Instructions for the task =
Beneath this instruction is a block of data; output from it exactly the lines that run from the one containing "2.003 ms (5%)" through the one containing "4.602 μs (5%)", inclusive.

Plain-text document sources =

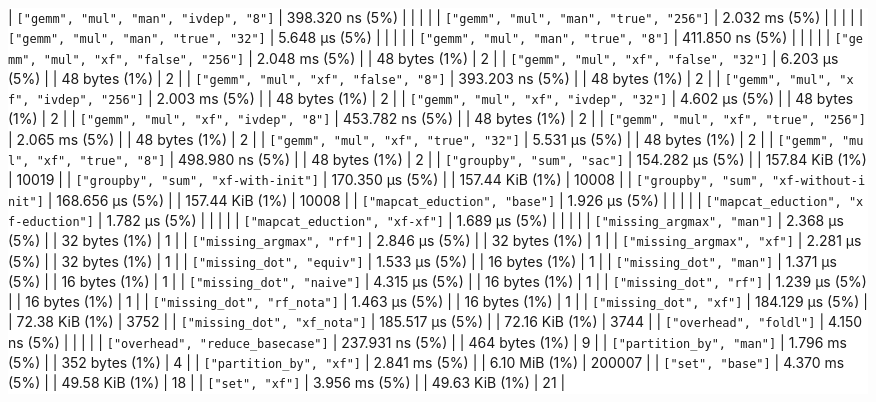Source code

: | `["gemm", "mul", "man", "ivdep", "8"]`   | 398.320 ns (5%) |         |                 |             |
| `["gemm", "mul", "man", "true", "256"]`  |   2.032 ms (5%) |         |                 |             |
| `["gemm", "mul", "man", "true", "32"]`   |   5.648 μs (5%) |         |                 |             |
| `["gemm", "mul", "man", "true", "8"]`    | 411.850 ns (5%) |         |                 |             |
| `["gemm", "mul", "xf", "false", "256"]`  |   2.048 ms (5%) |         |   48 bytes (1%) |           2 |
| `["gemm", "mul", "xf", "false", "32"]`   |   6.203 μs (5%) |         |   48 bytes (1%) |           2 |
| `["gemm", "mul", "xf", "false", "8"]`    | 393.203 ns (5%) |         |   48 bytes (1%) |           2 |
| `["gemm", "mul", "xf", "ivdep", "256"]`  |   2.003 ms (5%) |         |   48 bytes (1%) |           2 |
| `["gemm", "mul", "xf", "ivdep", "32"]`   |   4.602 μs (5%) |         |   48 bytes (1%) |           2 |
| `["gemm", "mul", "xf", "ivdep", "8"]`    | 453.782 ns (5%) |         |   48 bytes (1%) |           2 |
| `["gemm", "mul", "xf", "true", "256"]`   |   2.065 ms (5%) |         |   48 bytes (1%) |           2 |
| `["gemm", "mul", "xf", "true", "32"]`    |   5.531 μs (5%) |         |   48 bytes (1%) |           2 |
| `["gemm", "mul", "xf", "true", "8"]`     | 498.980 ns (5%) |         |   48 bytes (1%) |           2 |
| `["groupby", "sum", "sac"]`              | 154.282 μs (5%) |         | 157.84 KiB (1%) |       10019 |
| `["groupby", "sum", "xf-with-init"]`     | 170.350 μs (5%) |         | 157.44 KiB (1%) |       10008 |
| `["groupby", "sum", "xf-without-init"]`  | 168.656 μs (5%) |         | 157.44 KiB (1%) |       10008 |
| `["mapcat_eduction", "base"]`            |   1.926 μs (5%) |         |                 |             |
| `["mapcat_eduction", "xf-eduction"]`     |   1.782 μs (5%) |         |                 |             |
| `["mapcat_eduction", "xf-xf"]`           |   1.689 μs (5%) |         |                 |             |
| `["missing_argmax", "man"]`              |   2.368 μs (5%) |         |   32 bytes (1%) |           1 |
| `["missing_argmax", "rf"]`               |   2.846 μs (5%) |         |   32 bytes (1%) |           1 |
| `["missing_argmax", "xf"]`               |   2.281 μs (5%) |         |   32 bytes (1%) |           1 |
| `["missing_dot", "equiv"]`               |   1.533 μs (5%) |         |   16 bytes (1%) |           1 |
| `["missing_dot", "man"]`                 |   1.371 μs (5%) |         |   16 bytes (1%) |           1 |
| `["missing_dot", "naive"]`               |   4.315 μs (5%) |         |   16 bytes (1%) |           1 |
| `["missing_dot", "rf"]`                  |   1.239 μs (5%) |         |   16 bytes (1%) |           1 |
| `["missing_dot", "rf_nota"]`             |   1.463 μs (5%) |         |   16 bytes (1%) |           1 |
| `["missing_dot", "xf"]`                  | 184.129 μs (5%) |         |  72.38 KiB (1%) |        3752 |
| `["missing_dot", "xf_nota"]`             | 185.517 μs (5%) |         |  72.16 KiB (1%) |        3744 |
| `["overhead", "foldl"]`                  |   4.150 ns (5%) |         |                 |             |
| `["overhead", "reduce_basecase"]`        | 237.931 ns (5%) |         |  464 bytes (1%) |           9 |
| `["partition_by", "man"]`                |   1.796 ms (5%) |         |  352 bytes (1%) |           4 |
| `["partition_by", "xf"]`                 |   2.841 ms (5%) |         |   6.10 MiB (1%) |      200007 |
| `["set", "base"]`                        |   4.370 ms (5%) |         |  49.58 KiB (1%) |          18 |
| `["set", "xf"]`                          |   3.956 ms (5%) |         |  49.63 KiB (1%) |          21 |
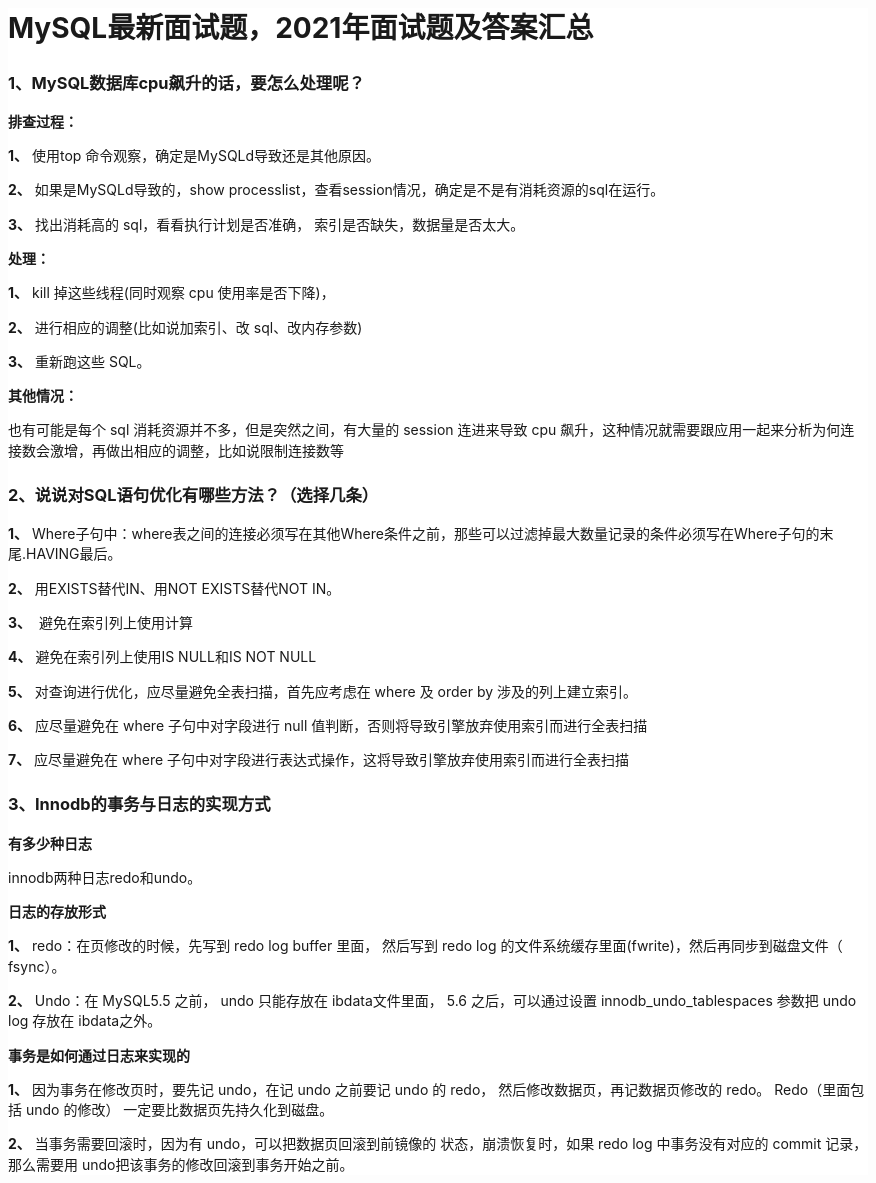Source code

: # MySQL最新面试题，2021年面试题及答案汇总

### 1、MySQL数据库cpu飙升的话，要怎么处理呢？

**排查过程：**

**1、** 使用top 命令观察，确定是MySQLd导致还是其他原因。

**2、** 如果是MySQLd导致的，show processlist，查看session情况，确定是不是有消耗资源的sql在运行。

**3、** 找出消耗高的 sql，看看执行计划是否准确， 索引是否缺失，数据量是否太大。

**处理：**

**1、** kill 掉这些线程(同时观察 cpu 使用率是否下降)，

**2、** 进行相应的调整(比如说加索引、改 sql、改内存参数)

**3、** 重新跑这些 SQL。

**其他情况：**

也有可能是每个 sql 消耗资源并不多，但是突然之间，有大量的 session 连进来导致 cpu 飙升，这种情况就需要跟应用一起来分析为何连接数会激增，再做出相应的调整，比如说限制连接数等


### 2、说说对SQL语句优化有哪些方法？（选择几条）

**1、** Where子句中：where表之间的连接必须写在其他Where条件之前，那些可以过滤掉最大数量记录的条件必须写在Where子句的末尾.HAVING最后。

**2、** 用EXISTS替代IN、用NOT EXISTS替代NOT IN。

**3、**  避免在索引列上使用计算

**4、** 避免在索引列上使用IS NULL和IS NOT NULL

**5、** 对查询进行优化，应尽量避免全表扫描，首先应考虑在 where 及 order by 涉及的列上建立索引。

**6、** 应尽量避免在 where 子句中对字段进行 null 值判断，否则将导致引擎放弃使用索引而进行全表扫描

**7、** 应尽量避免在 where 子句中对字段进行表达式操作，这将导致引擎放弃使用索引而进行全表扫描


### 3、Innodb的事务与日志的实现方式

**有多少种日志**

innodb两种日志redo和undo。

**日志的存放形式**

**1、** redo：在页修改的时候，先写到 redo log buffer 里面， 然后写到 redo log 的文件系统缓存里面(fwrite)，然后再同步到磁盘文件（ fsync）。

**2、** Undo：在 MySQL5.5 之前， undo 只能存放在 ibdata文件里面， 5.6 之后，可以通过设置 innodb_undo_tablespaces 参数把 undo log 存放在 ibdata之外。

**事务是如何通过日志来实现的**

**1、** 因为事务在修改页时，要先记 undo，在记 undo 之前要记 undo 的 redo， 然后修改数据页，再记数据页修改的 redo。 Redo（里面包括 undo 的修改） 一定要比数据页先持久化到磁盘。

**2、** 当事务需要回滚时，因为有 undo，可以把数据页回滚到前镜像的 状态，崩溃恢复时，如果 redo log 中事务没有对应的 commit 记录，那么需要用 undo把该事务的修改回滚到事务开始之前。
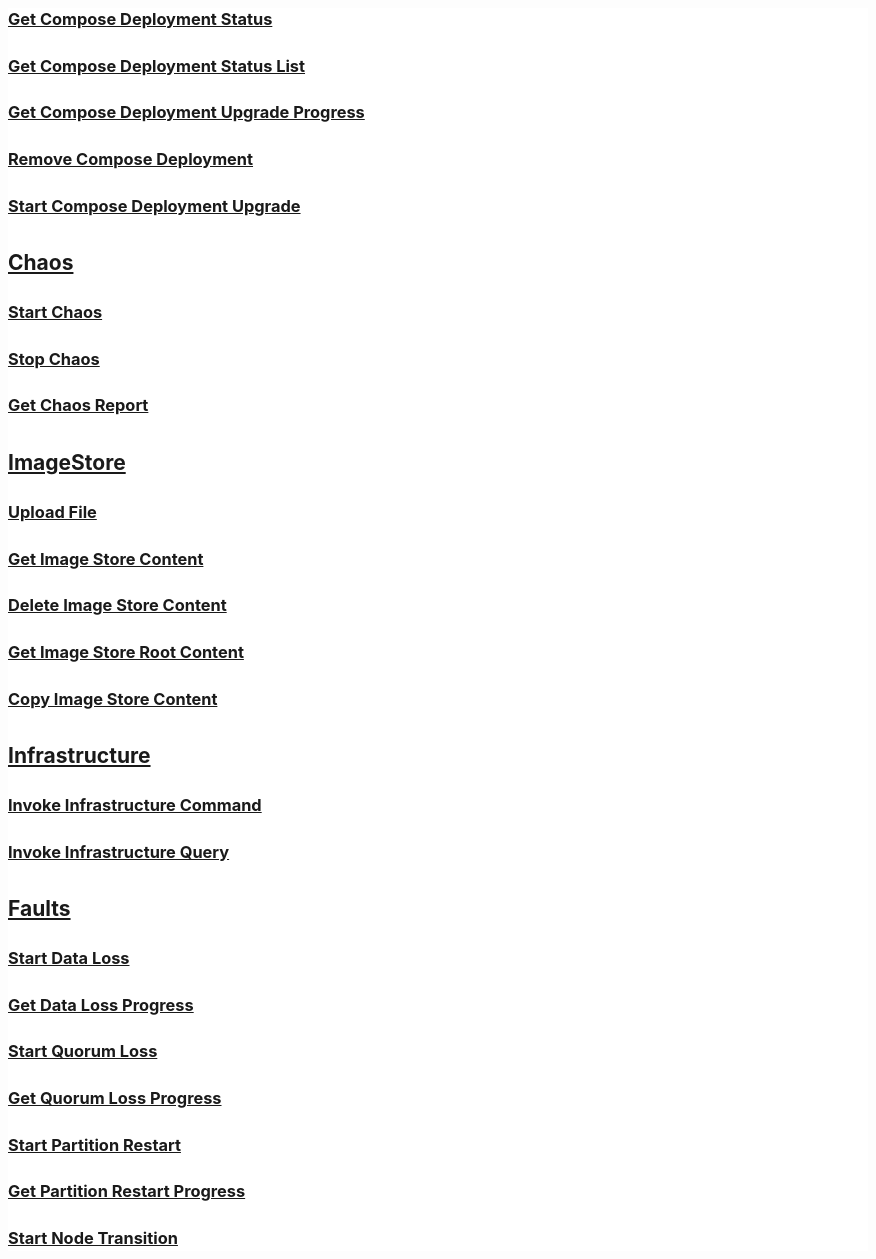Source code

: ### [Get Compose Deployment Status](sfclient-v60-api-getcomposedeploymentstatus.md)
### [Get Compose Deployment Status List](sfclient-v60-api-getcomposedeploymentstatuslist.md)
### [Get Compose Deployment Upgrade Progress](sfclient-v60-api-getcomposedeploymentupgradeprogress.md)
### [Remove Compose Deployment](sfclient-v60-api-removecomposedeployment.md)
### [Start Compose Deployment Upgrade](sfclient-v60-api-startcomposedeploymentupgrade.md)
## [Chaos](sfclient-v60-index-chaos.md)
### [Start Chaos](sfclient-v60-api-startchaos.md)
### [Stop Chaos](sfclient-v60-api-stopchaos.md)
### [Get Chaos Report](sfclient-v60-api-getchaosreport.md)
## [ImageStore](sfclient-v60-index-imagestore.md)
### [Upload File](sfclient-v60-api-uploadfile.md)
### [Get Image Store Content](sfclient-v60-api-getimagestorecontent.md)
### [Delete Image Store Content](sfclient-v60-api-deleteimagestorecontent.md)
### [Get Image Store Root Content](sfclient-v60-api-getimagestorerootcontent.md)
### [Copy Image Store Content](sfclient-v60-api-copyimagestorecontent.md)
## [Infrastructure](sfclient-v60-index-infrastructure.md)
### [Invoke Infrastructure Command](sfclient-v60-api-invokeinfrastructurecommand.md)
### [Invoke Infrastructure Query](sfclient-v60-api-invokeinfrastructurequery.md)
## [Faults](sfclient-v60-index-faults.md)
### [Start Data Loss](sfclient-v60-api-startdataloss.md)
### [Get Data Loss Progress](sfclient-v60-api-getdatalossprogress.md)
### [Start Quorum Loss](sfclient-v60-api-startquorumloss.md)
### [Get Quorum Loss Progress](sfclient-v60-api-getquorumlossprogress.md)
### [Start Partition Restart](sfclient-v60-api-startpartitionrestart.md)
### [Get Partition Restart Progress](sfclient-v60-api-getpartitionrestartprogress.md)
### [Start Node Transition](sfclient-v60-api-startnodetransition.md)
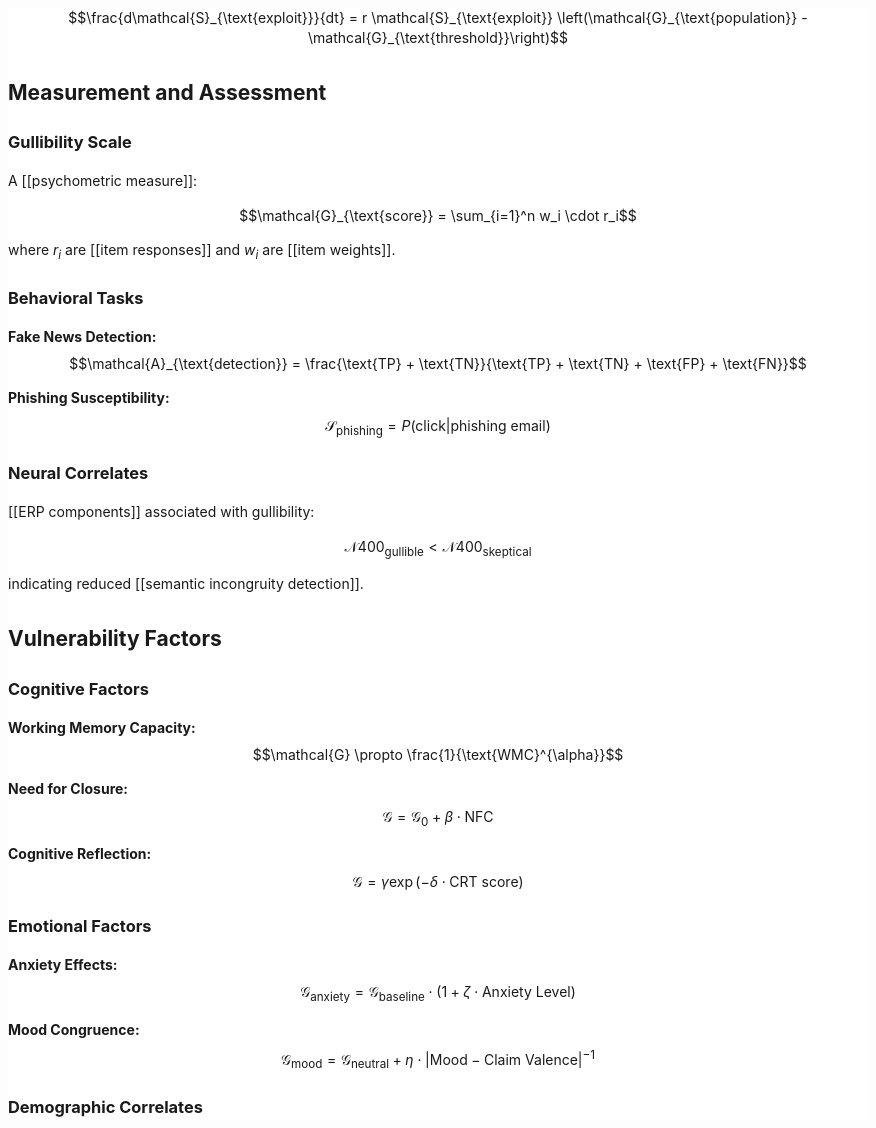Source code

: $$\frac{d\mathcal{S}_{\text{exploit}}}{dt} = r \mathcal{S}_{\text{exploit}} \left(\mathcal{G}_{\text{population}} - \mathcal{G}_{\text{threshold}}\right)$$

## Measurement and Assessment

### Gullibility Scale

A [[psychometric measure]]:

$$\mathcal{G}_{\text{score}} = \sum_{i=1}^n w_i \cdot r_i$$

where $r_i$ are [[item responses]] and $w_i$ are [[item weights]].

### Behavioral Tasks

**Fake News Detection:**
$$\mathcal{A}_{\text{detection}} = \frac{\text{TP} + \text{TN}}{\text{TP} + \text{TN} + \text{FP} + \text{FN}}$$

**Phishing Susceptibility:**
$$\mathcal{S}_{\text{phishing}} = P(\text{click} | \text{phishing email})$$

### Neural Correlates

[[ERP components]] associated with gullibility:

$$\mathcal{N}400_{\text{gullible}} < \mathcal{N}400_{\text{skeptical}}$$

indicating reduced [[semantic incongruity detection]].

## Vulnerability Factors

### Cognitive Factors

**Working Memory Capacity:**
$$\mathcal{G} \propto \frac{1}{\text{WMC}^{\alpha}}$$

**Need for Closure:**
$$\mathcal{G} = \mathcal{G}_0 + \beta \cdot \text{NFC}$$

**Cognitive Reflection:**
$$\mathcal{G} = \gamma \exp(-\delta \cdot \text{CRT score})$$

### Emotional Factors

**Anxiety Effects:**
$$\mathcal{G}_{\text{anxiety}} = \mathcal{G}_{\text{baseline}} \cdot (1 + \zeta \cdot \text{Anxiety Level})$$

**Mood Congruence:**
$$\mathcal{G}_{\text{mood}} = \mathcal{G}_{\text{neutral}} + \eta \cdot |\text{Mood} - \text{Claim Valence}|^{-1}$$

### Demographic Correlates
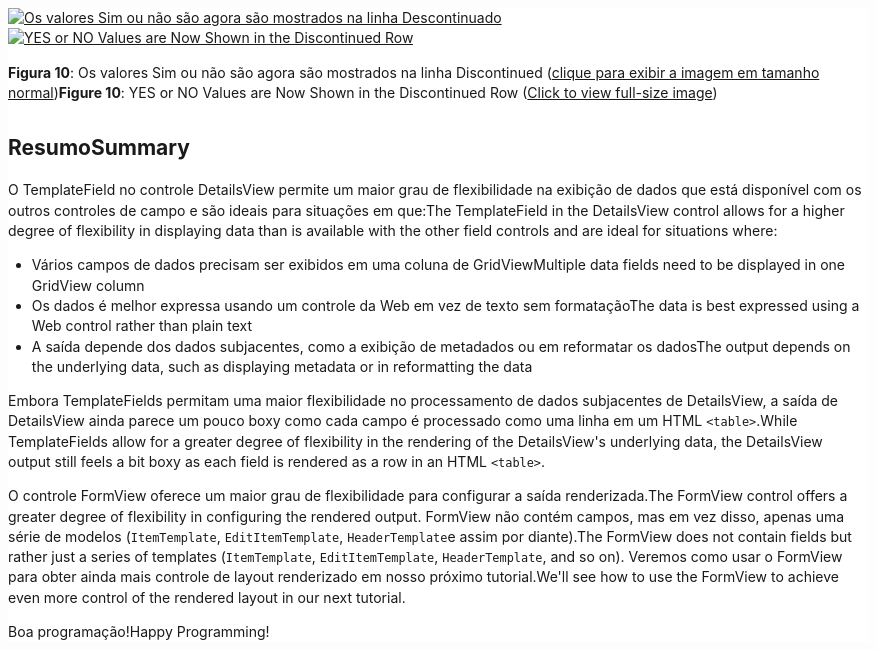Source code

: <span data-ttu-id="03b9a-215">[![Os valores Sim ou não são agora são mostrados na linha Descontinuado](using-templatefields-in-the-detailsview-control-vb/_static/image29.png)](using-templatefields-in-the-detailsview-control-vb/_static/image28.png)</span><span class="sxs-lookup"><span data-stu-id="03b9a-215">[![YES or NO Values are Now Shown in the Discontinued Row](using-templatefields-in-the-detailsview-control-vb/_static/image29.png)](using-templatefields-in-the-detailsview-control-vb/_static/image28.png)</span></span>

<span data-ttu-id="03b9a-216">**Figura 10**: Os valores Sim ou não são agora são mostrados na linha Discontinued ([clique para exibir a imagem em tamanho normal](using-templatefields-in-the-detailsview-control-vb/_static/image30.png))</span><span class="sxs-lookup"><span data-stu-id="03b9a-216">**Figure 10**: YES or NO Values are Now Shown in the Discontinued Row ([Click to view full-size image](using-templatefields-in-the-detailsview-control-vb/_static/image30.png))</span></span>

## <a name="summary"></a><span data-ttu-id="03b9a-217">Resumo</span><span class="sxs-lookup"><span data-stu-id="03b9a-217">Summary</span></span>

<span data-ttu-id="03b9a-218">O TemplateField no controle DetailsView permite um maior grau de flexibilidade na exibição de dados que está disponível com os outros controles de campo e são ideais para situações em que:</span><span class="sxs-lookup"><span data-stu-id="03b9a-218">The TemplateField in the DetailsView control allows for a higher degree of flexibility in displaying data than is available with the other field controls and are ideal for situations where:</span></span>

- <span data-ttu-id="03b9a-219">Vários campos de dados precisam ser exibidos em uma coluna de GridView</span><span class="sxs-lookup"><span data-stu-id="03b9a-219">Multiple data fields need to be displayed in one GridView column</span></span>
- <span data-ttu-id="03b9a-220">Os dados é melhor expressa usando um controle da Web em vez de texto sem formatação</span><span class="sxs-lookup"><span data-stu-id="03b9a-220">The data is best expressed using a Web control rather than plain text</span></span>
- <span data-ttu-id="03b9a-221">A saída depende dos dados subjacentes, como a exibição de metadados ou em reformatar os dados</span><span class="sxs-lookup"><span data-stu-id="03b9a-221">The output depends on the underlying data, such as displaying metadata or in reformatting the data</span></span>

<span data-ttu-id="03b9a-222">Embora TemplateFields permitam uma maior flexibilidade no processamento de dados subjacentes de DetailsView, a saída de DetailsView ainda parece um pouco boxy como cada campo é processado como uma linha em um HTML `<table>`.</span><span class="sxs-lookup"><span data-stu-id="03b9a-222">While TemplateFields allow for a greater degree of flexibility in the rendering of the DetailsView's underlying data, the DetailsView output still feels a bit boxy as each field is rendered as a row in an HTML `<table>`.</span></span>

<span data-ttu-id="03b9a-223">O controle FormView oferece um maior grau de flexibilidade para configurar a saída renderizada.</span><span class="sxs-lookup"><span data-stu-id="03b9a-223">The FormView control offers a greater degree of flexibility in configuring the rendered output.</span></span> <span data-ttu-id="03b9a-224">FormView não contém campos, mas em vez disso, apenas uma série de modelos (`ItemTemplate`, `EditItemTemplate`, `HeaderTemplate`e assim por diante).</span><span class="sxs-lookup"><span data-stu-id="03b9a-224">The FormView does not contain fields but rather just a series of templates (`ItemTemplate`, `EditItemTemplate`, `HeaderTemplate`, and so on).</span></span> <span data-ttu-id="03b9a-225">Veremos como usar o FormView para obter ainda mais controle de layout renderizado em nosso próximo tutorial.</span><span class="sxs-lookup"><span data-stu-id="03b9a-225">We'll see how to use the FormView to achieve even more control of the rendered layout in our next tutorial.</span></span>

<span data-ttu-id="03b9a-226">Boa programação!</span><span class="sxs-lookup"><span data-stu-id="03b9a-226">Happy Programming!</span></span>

Expected output =
| `["gemm", "mul", "xf", "ivdep", "256"]`  |   2.003 ms (5%) |         |   48 bytes (1%) |           2 |
| `["gemm", "mul", "xf", "ivdep", "32"]`   |   4.602 μs (5%) |         |   48 bytes (1%) |           2 |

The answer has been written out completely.